E non parlo delle tragedie.

Dico di sogni spezzati.

Dal Destino. Che semplicemente non voleva, non era pronto, non era disposto ad esaudire.

Sono venuto a vedere la corsa di Nibali.

L’orrida bellezza di Copacabana. Un incanto sospeso.

E guardavo quell’ex ragazzo di Sicilia pedalare come mai forse in carriera sua.

Lo immaginavo sul podio Gradino più alto.

L’ho scoperto per terra.

Il buio al posto della luce.

Quante volte a scuola ci leggevano di Ettore e noi bambini sapevamo che avrebbe perso contro Achille e però facevamo il tifo per lui?

Mi obiettano i puristi che il ciclismo è fatto anche di cadute.

Mi segnalano i pignoli che grazie a cadute altrui Nibali almeno in parte ha vinto un Giro e un Tour.

Tutto vero.

Ma una Olimpiade la vivi ogni quattro anni e per Vincenzo questa occasione non tornerà.

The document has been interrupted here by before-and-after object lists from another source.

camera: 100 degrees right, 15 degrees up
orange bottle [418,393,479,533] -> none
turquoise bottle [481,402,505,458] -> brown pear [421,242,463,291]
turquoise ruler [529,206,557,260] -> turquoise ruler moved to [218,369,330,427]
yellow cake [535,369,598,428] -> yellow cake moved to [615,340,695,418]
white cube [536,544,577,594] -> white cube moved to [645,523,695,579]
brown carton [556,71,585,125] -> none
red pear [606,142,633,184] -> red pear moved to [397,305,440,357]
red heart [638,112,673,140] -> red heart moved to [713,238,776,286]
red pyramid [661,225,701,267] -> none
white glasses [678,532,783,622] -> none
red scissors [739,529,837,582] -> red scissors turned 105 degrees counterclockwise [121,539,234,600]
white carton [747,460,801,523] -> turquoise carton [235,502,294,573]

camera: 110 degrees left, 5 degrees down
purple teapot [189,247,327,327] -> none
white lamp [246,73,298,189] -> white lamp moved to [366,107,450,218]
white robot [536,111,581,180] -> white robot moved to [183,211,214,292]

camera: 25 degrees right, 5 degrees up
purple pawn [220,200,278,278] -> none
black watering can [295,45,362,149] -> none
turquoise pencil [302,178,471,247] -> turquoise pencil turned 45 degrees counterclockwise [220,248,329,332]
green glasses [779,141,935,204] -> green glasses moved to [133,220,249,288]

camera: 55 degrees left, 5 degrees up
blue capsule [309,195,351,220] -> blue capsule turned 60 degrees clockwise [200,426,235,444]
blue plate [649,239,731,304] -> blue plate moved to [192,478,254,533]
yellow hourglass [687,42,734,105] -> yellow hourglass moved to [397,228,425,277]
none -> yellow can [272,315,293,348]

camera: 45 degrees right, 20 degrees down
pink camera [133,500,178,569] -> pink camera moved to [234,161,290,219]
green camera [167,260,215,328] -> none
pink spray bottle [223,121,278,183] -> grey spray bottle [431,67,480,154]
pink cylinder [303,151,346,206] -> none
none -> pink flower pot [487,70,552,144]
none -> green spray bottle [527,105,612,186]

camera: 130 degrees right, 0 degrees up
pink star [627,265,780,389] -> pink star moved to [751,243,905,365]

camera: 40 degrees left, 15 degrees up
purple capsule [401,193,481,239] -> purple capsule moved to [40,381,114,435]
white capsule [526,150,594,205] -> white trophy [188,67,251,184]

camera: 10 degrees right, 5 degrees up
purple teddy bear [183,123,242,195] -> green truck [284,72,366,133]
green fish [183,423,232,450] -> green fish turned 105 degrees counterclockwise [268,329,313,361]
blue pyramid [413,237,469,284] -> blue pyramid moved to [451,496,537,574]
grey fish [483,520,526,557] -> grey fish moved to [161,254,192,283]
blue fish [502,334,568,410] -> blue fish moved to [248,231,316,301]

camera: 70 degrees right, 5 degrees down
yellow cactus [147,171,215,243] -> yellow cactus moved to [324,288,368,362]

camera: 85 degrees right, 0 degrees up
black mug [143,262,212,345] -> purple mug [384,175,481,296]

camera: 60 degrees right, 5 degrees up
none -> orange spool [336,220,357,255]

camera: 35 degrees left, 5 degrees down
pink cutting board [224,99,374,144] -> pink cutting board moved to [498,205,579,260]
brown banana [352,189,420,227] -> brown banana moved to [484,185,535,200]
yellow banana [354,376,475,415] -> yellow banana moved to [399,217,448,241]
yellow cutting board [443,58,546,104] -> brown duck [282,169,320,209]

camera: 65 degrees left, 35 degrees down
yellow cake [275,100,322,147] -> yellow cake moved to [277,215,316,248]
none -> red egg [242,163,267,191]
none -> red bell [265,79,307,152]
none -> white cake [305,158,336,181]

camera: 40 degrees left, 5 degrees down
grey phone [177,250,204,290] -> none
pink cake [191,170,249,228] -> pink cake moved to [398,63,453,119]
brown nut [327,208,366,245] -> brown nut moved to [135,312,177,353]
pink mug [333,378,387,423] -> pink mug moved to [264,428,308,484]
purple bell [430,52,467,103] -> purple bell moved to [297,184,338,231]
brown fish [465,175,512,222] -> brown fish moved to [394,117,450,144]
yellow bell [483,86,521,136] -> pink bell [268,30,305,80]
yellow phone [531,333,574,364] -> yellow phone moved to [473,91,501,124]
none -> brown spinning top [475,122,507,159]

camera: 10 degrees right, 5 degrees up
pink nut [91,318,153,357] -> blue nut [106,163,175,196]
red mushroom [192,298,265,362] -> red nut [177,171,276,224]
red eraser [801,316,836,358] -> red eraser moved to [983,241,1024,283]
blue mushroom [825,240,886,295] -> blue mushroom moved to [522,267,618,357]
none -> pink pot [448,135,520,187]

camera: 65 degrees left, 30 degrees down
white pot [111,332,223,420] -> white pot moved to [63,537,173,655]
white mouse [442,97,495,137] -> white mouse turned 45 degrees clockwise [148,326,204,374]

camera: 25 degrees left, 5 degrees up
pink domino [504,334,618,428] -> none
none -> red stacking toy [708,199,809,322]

L’ho visto seduto sul ciglio della strada.

Non disperato.

Svuotato.

Spossessato, ingiustamente, di una emozione.

Mi è venuto il magone, forse per l’età.

Quante volte ancora dovrò arrendermi all’evidenza?

Lo sport, sempre al netto delle tragedie vere, sa essere crudele con i suoi eroi.